[[ Given records, beginning ]]
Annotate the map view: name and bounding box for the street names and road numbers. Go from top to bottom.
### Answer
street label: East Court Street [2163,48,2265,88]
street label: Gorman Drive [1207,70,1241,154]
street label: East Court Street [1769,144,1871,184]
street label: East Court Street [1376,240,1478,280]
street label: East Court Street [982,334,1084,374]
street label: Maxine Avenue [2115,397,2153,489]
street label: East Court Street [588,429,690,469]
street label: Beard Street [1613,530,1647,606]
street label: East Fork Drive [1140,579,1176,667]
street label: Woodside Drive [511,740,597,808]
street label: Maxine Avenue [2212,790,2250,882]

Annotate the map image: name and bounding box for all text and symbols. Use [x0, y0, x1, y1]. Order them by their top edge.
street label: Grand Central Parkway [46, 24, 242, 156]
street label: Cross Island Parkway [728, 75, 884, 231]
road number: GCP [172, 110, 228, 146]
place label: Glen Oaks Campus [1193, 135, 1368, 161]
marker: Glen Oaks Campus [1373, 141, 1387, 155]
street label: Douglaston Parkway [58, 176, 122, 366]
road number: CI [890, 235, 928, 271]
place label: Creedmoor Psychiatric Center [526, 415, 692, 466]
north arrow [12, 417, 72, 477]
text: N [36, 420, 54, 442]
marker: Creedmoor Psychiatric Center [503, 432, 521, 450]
[[ Given records, end ]]
- [Exercise objective] The answer must reproduce all of the entries exactly.

- [Answer area]
Annotate the map view: name and bounding box for the street names and road numbers. Go from top to bottom.
### Answer
street label: East Court Street [2163,48,2265,88]
street label: Gorman Drive [1207,70,1241,154]
street label: East Court Street [1769,144,1871,184]
street label: East Court Street [1376,240,1478,280]
street label: East Court Street [982,334,1084,374]
street label: Maxine Avenue [2115,397,2153,489]
street label: East Court Street [588,429,690,469]
street label: Beard Street [1613,530,1647,606]
street label: East Fork Drive [1140,579,1176,667]
street label: Woodside Drive [511,740,597,808]
street label: Maxine Avenue [2212,790,2250,882]

Annotate the map image: name and bounding box for all text and symbols. Use [x0, y0, x1, y1]. Order them by their top edge.
street label: Grand Central Parkway [46, 24, 242, 156]
street label: Cross Island Parkway [728, 75, 884, 231]
road number: GCP [172, 110, 228, 146]
place label: Glen Oaks Campus [1193, 135, 1368, 161]
marker: Glen Oaks Campus [1373, 141, 1387, 155]
street label: Douglaston Parkway [58, 176, 122, 366]
road number: CI [890, 235, 928, 271]
place label: Creedmoor Psychiatric Center [526, 415, 692, 466]
north arrow [12, 417, 72, 477]
text: N [36, 420, 54, 442]
marker: Creedmoor Psychiatric Center [503, 432, 521, 450]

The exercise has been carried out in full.